Premiere Les Troyens Bild3
Der 2. Teil öffnet dem Betrachter den gleichen Raum, der aber - kontrastreich zum düsteren 1. Teil - eine in kaltes Weiß getünchte, unwirkliche Helle ausstrahlt. Hier regiert die von ihrem Volk abgöttisch geliebte, verwitwete Königin Dido, die Assoziation mit der Ära Evita Peron scheint von der Inszenierung nahezu gewollt. Dido verliebt sich in Aeneas, der mit einer kleinen Truppe von Getreuen dem Gemetzel von Troja entronnen war und in Karthago Asyl bekommt. Ganz ohne kriegerische Heldentaten geht es auch hier nicht ab, denn Aeneas und seine Soldaten können einen feindlichen Angriff auf Karthago siegreich abwehren. Im Mittelpunkt des Geschehens steht aber die unglückliche, gar nicht „unsterbliche” Liebe von Dido zu Aeneas. Als dieser - trotz seiner Liebe zu Dido - dem göttlichen Auftrag gemäß aufbricht, um in Italien ein neues Troja zu gründen, macht Dido, Aeneas verfluchend, ihrem Leben ein Ende.
Der handlungsarme 2. Teil (wegen der auf der Bühne nicht sichtbaren Nebenschauplätze!) lässt viel Raum für den berauschenden Klangzauber Berliozscher Musik in den exponierten Arien und Duetten der beiden Protagonisten Dido und Aeneas. Hier können wir das erleben, was den Reiz Berliozscher Musik ausmacht. Hier schwelgen dann auch ein sich in Hochform befindendes Orchester und ein Sängerpaar, um das uns so manche große Oper beneiden dürfte, in überirdisch anmutenden Klangwelten. Allem voran die großartige Anke Sieloff, die wir selten - sowohl in lyrischen als auch in hoch dramatischen Phasen - so gut erlebt haben. Faszinierend bei ihr die natürliche Umsetzung von Musik in ungekünstelter Darstellung. Christopher Lincoln als Aeneas fehlt noch die heldische Präsens des „Halbgottes” mit Missionsgeist für eine neue Welt. Stimmlich ist er sehr wohl seiner Aufgabe gewachsen, nicht als stimmgewaltiger Heldentenor, sondern ausgerüstet mit einer auch in den schwierigen Höhen schlank geführten Stimme, die jederzeit leicht über das Orchester hinwegstrahlt. Wen sollte man sonst noch aus der großen Zahl der Sänger hervorheben? Nicolai Karnolski mit seinem tief tönenden Bass als mahnender Schatten Hectors (mit Halleffekt!) oder als Didos Minister Tarban? Shyla Rizo als Aeneas’ Sohn? Das ganze Ensemble einschließlich der Gastrollen mit Katarzyna Kunico als Didos Schwester Anna und Eric Laporte als Dichter Iopas, ein lyrischer Tenor mit Perspektive, konnte voll überzeugen.

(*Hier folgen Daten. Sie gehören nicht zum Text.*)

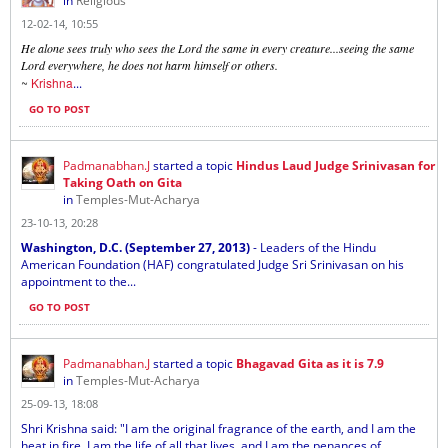
in
Religious
12-02-14, 10:55
He alone sees truly who sees the Lord the same in every creature...seeing the same
Lord everywhere, he does not harm himself or others.
~
Krishna
...
GO TO POST
Padmanabhan.J
started a topic
Hindus Laud Judge Srinivasan for
Taking Oath on Gita
in
Temples-Mut-Acharya
23-10-13, 20:28
Washington, D.C. (September 27, 2013)
- Leaders of the Hindu
American Foundation (HAF) congratulated Judge Sri Srinivasan on his
appointment to the...
GO TO POST
Padmanabhan.J
started a topic
Bhagavad Gita as it is 7.9
in
Temples-Mut-Acharya
25-09-13, 18:08
Shri Krishna said: "I am the original fragrance of the earth, and I am the
heat in fire. I am the life of all that lives, and I am the penances of...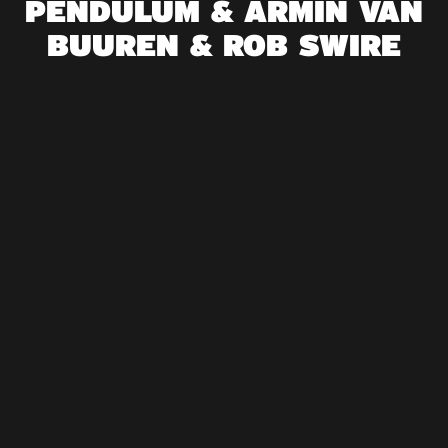
PENDULUM & ARMIN VAN
BUUREN & ROB SWIRE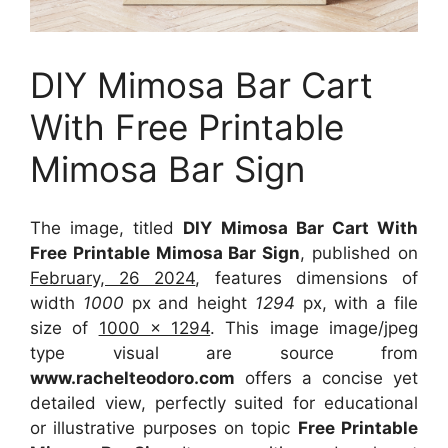
DIY Mimosa Bar Cart
With Free Printable
Mimosa Bar Sign
The image, titled
DIY Mimosa Bar Cart With
Free Printable Mimosa Bar Sign
, published on
February, 26 2024
, features dimensions of
width
1000
px and height
1294
px, with a file
size of
1000 x 1294
. This image image/jpeg
type visual
are source
from
www.rachelteodoro.com
offers a concise yet
detailed view, perfectly suited for educational
or illustrative purposes on topic
Free Printable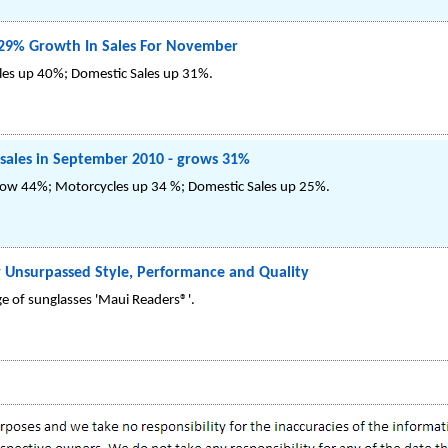
29% Growth In Sales For November
les up 40%; Domestic Sales up 31%.
 sales in September 2010 - grows 31%
row 44%; Motorcycles up 34 %; Domestic Sales up 25%.
 Unsurpassed Style, Performance and Quality
e of sunglasses 'Maui Readers®'.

Kompliment! Das Musiktheater im Revier hat sich für hiesige Verhältnisse einer kaum zu bewältigenden Mammutaufgabe gestellt und gewonnen. Die zahlreich angereisten „Theaterkenner” werden bei sich die Kunde gerne verbreiten, so dass das Gelsenkirchener Theater für Opernfreaks wieder einmal eine Reise wert sein wird. Das ausverkaufte Haus dankte mit lang anhaltendem Beifall, der sich auch noch bis in die Premierenfeier fortsetzte. Dort sah man ein glücklich geschafftes Ensemble, von den Künstlern bis hin zu den Bühnenarbeitern.
Schade, dass es keine Gesamtaufführung mehr geben wird. Die beiden Teile sind nur noch getrennt als Einzelaufführungen zu sehen.